Всем хотелось услышать мое пение. Даже протестанты из Санкт-Галлена приезжали послушать нашу мессу. В конце концов громадная церковь стала слишком мала, чтобы вместить в себя толпы людей. Штаудах разгородил неф таким образом, чтобы у богатых прихожан, в чьем расположении он нуждался, всегда имелись свободные места. Все остальные толпились сзади. Пока Штаудах восхвалял Божье совершенство, толпа шепталась, спала и закусывала, но, когда пел я, все молчали.
А потом, всего лишь за одну ночь, все это — и много больше — изменилось.
* * *Мы были в комнате у Николая. Ремус с мрачным видом читал, а Николай потчевал меня картинами нашего будущего: мы будем путешествовать по Европе как певец и агент. Тем вечером он каким-то образом умудрился выбраться из трапезной с тремя кувшинами аббатского вина, и два уже выпил. Взор его затуманился, и он находился в одном из своих самых лучших расположений духа. Теперь его планы относительно меня вырисовывались следующим образом: дворец в Венеции будет нашим домом, откуда мы станем совершать путешествия к величайшим сценам Европы. С собой мы будем брать Ремуса, чтобы тот таскал наши сумки, пояснил Николай, хохоча во все горло, и я был уверен, что слова его услышало все аббатство.
Николай решил, что, поскольку мой голос меняется на удивление медленно, я конечно же стану тенором.
— Тенора, — объяснял он, — хуже всех. Одеваются, как принцы, расхаживают повсюду с важным видом, как будто от каждого их движения дамы должны падать в обморок, что конечно же и происходит. Где бы они ни прошли, за ними тянется шлейф из потерявших сознание женщин. Тенора невозможно пригласить в гости, потому что ваши дамы будут грудами валяться на полу. — Внезапно он встревожился: — Ты не будешь таким, Мозес, не так ли?
Я отрицательно покачал головой.
— Нет? — воскликнул он, опустошив очередной бокал вина. — А почему нет? Что плохого в том, что несколько женщин упадут в обморок? Это то, чего они хотят. Каждая женщина хочет хоть раз в жизни упасть в обморок от любви. Мужчины тоже конечно же этого хотят, но из-за своих размеров в обморок им падать значительно труднее. Вот я только раз упал в обморок, да и то не из-за любви.
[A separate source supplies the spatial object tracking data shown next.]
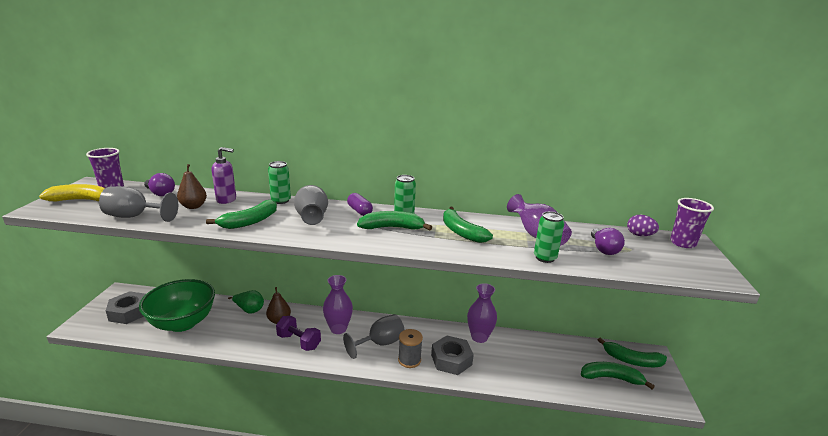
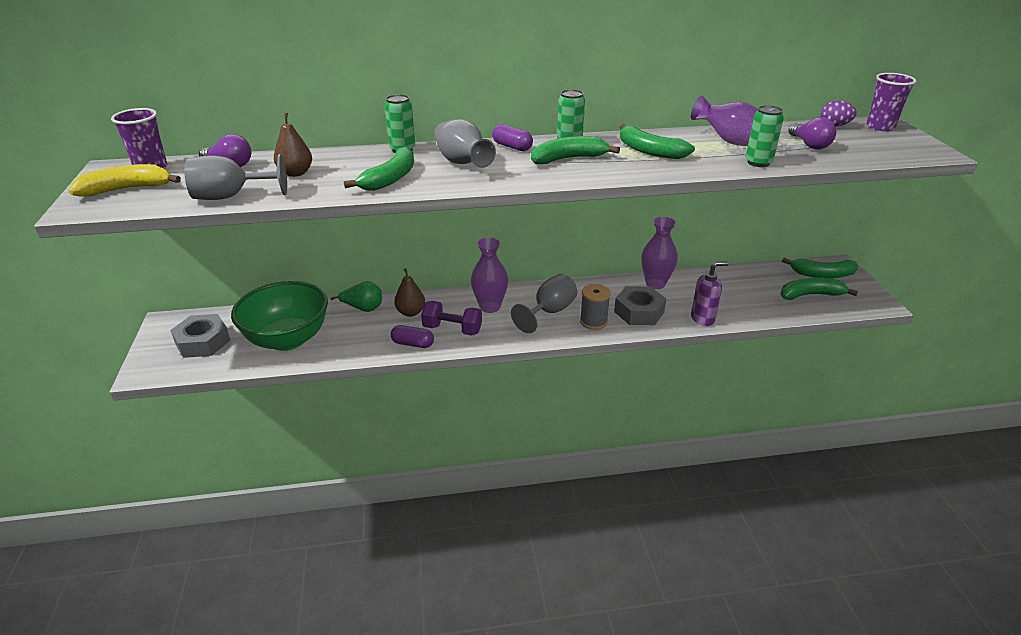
camera: 15 degrees left, 10 degrees up
(226, 200) = (330, 159): purple soap dispenser -> purple soap dispenser (703, 318)
(263, 347) = (413, 344): none -> purple capsule

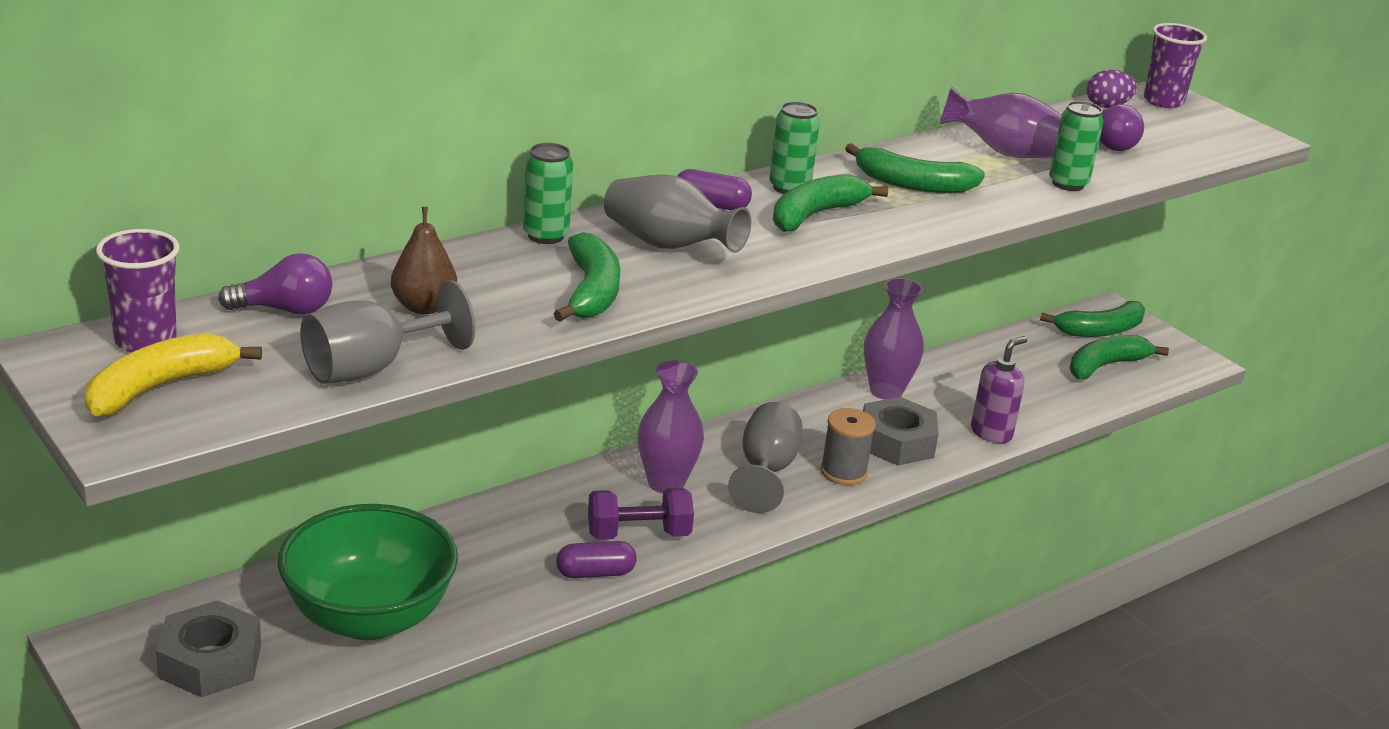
camera: 30 degrees left, 5 degrees down
(363, 308) = (453, 533): green pear -> none
(411, 312) = (543, 521): brown pear -> none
— Да и то не взаправду, — посмотрев на него, добавил Ремус. — В Театро Дукале ты притворялся.
— Я не притворялся.
Я заметил, что Ремус сдерживает усмешку.
— Если бы ты на самом деле упал в обморок, — сказал он, — весь мир тотчас же узнал об этом. Не настелены еще те полы, которые могли бы выдержать такой удар.
Николай пожал плечами:
— Он прав. Не дано мне падать в обморок. Дорого бы я дал за то, чтобы стать стройной дамой! Я бы валился наземь, когда мне заблагорассудится! Только бы этим и занимался. — Он встал и старательно изобразил грациозность, сложив на груди свои громадные руки, как кролик лапки. — Я бы так тонко настроил свои глаза и уши на красоту во всех ее формах, что всегда был бы на грани. Достаточно одного взгляда — и мое сердце уже трепещет, а я валюсь с ног.
Он взглянул на меня, притворяясь, что страстно влюблен, приложил руку ко лбу и упал в обморок на кровать, очень медленно и осторожно. И все равно кровать издала жалобный стон.
Я захлопал в ладоши, находясь в восторге от представления. Ремус хмыкнул.
— Как видите, — сказал Николай, откинувшись на спину и уставив взор в потолок, — с таким телосложением я должен быть тише воды ниже травы, дабы не нанести непоправимого увечья ни себе, ни человечеству. Иметь такое тело — это большая ответственность. — Он потер гигантскими ручищами громадное брюхо.